*Task*:
The word to look for is "status". Report every line of the entries below that has it.

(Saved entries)
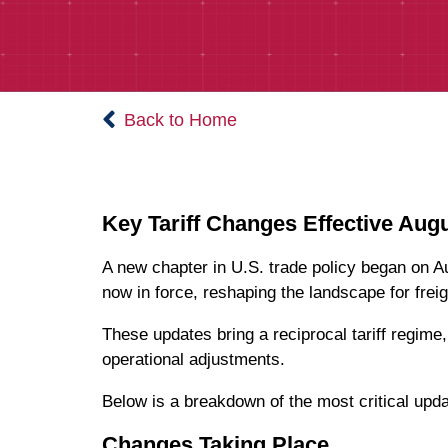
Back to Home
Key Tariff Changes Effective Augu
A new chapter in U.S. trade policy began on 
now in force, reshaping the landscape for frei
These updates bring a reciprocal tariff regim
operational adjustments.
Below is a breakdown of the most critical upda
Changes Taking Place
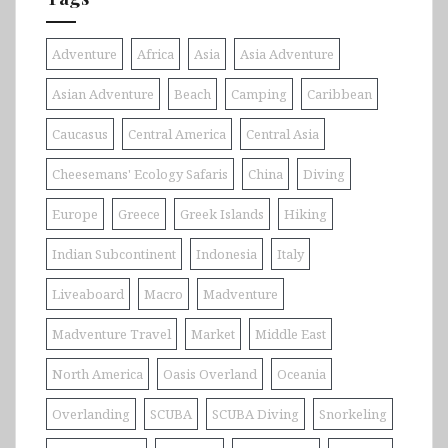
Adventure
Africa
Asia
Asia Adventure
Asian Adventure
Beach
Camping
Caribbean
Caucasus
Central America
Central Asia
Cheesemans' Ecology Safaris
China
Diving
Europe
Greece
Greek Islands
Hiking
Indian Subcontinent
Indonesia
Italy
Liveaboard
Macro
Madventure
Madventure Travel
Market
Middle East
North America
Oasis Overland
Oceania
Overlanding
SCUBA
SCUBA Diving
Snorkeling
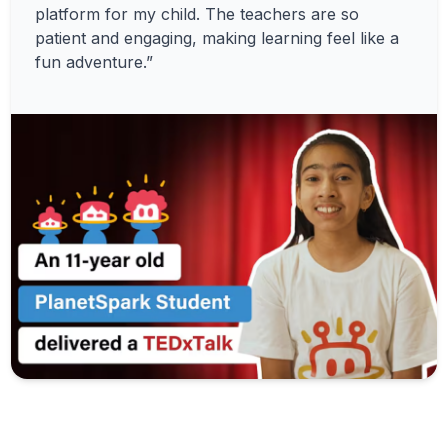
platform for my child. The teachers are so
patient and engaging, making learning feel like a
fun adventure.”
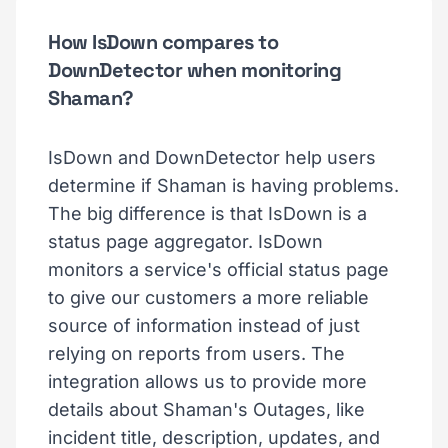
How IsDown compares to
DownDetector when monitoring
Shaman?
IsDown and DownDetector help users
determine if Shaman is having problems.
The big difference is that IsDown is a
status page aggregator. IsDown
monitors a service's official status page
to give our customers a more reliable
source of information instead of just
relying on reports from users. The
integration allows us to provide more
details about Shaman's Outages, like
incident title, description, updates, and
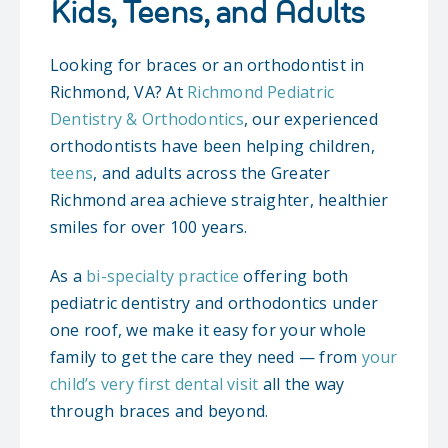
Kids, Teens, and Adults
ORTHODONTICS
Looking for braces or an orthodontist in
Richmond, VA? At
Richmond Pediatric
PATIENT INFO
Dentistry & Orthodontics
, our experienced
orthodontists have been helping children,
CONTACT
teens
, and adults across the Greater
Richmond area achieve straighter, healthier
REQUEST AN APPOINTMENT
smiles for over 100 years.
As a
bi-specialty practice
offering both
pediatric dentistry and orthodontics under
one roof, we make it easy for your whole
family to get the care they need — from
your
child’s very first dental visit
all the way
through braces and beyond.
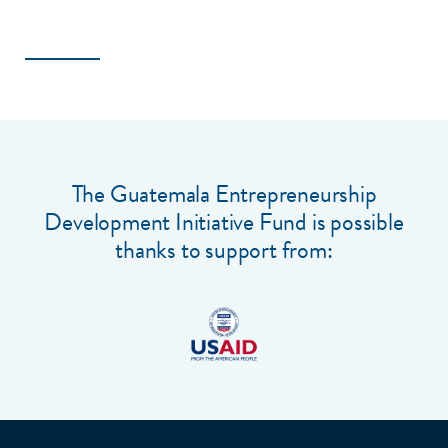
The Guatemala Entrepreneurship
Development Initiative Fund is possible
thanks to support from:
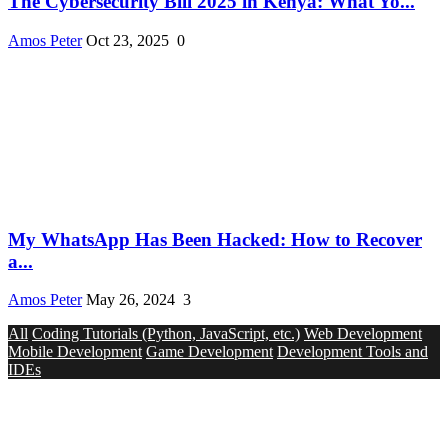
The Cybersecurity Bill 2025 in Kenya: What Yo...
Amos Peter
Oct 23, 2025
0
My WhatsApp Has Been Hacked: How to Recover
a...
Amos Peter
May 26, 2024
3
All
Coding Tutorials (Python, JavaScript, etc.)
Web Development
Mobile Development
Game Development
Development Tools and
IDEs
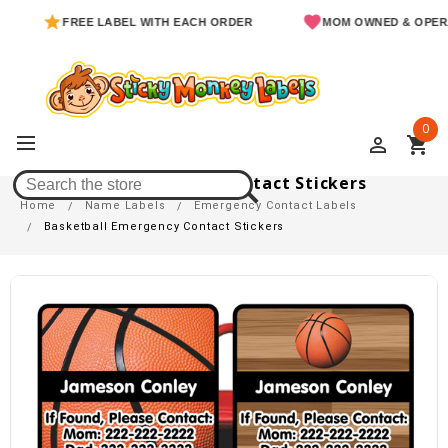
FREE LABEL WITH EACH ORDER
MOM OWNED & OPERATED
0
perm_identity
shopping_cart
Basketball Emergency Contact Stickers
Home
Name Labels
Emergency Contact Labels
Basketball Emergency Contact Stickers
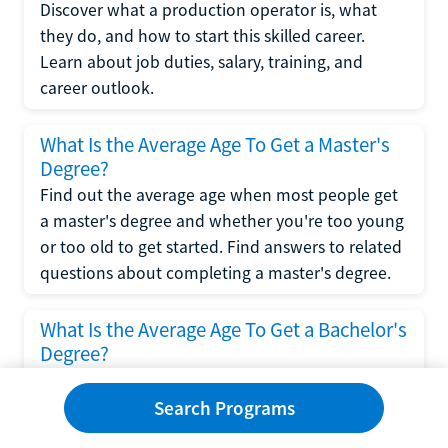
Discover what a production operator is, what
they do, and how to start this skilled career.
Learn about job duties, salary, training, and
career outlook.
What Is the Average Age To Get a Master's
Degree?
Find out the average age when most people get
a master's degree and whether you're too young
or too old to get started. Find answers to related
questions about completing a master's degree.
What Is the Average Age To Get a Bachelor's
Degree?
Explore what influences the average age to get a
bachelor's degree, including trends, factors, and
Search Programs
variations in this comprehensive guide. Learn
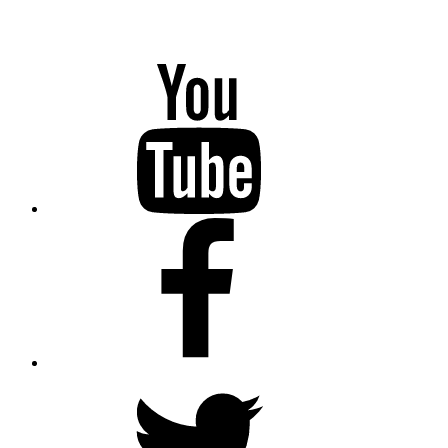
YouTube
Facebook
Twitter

*Answer*:
status page aggregator. IsDown
monitors a service's official status page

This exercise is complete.